_To-do item_. Please copy, exactly and with no pictures, only the lines from the one containing "ударом России по Киеву" through the last line of the records.

_Task data_.
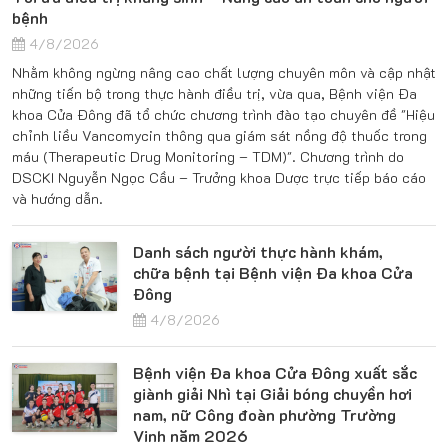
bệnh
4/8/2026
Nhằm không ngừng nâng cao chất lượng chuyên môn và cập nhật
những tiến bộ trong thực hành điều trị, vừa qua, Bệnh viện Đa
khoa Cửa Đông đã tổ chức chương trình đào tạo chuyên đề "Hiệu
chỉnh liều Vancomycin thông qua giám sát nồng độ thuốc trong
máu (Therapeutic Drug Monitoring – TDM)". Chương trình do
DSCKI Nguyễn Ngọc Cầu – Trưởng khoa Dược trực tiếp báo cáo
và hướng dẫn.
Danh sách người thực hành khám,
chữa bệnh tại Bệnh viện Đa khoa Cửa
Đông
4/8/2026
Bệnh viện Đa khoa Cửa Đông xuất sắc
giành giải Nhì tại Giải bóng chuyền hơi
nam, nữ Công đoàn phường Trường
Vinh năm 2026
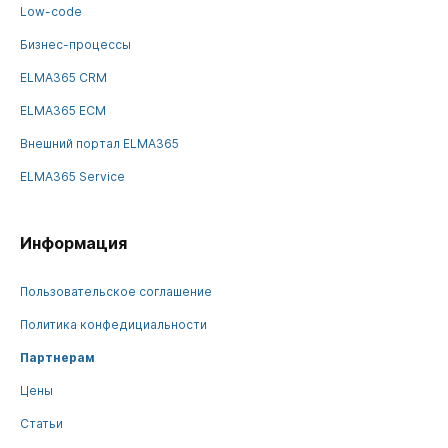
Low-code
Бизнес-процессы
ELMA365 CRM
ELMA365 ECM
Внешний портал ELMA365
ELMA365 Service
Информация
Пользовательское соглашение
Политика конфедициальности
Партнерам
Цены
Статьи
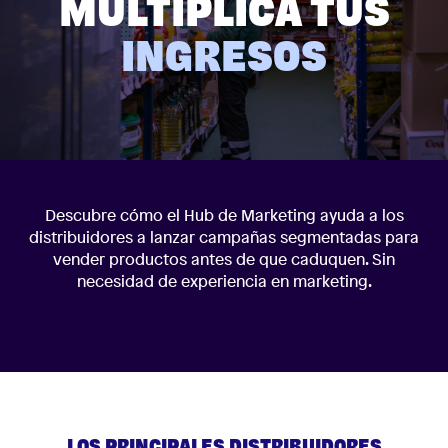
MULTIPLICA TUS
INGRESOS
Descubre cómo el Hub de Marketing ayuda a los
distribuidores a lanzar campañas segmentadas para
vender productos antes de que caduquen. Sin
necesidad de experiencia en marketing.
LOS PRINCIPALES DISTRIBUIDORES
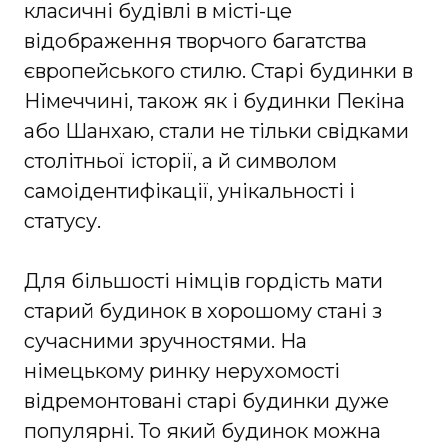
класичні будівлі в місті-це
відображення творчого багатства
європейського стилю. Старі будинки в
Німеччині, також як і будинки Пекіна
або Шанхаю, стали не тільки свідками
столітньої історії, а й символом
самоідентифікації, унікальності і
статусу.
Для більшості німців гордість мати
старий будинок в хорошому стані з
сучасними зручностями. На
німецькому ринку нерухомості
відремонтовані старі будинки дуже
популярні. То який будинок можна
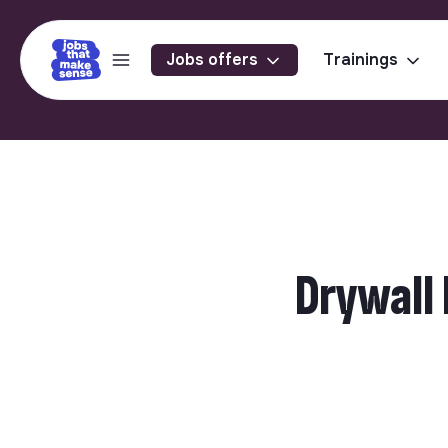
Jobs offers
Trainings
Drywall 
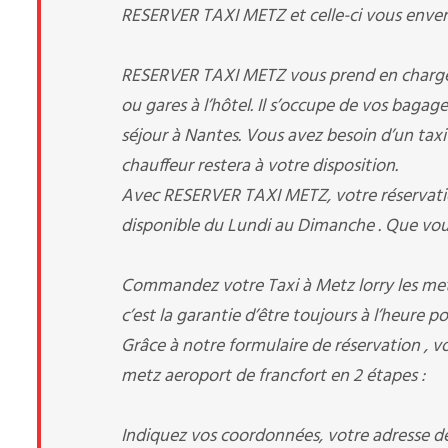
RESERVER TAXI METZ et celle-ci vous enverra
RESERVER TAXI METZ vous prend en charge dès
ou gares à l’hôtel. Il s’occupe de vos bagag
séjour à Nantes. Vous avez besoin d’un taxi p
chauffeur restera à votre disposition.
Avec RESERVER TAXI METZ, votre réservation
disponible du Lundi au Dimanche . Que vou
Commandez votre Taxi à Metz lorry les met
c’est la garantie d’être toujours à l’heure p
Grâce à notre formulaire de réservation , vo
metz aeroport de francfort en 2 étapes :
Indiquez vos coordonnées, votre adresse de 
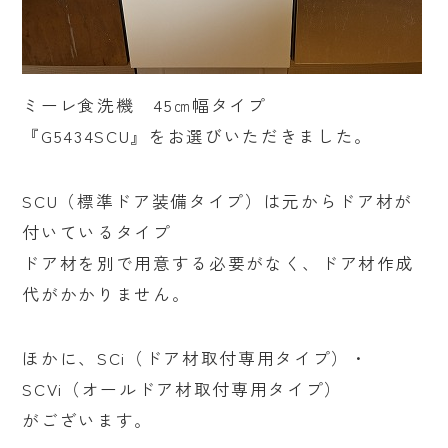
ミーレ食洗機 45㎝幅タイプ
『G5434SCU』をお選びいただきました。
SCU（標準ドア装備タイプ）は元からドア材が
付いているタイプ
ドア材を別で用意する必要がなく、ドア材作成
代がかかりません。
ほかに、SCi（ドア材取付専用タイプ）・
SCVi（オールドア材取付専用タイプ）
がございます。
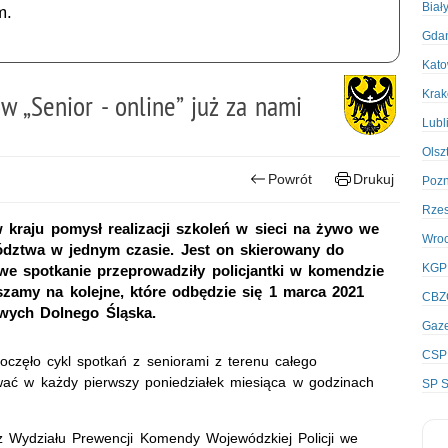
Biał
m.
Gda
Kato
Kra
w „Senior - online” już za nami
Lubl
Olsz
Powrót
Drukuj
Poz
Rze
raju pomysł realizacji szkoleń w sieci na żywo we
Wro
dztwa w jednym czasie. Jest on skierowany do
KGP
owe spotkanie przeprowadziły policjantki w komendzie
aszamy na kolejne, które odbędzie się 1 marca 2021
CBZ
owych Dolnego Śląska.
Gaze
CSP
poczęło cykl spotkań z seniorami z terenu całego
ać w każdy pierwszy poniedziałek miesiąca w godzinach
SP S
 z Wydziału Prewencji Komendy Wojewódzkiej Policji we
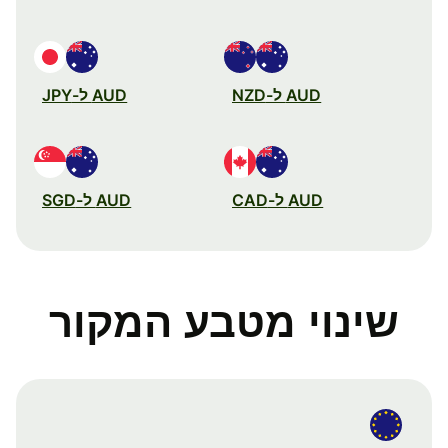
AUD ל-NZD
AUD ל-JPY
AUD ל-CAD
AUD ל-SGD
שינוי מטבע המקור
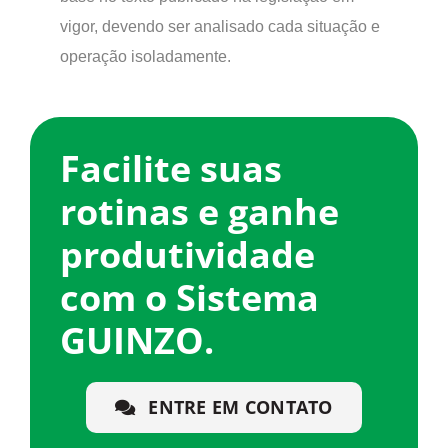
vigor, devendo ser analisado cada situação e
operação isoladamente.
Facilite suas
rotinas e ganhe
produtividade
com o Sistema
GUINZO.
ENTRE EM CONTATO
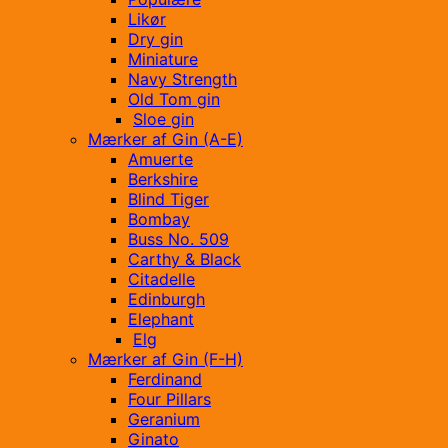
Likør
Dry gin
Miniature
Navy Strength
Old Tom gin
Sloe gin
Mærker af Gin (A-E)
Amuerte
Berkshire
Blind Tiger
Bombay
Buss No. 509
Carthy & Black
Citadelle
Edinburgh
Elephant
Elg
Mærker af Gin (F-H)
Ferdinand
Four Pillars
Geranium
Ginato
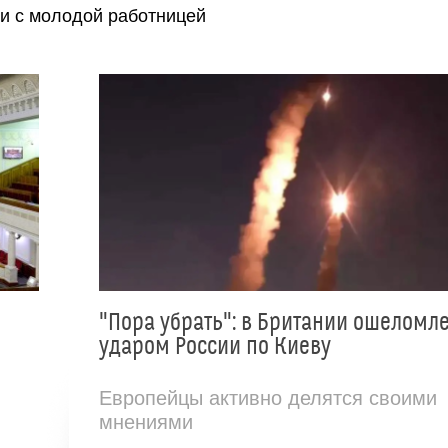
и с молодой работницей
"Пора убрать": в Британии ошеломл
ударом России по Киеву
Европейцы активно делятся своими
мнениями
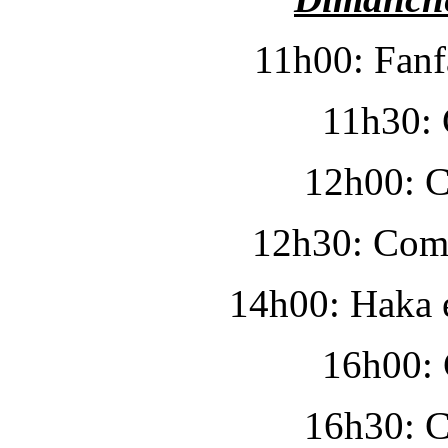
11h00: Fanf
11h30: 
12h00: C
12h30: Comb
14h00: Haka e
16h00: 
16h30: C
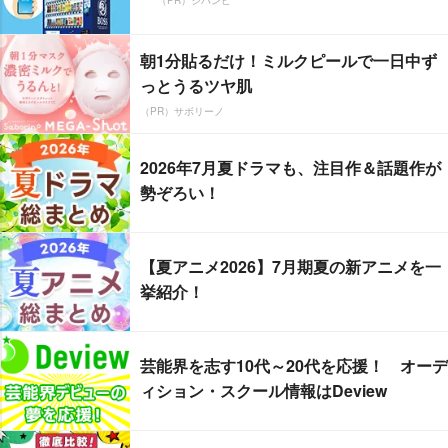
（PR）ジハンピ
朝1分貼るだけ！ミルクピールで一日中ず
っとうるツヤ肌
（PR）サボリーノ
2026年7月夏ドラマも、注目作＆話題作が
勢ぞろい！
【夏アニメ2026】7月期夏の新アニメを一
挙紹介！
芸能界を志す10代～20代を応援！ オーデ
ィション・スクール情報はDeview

_Task solution_.
ударом России по Киеву
Европейцы активно делятся своими
мнениями
11h00: Fanf
11h30: 
12h00: C
12h30: Comb
14h00: Haka e
16h00: 
16h30: C
（PR）ジハンピ
朝1分貼るだけ！ミルクピールで一日中ず
っとうるツヤ肌
（PR）サボリーノ
2026年7月夏ドラマも、注目作＆話題作が
勢ぞろい！
【夏アニメ2026】7月期夏の新アニメを一
挙紹介！
芸能界を志す10代～20代を応援！ オーデ
ィション・スクール情報はDeview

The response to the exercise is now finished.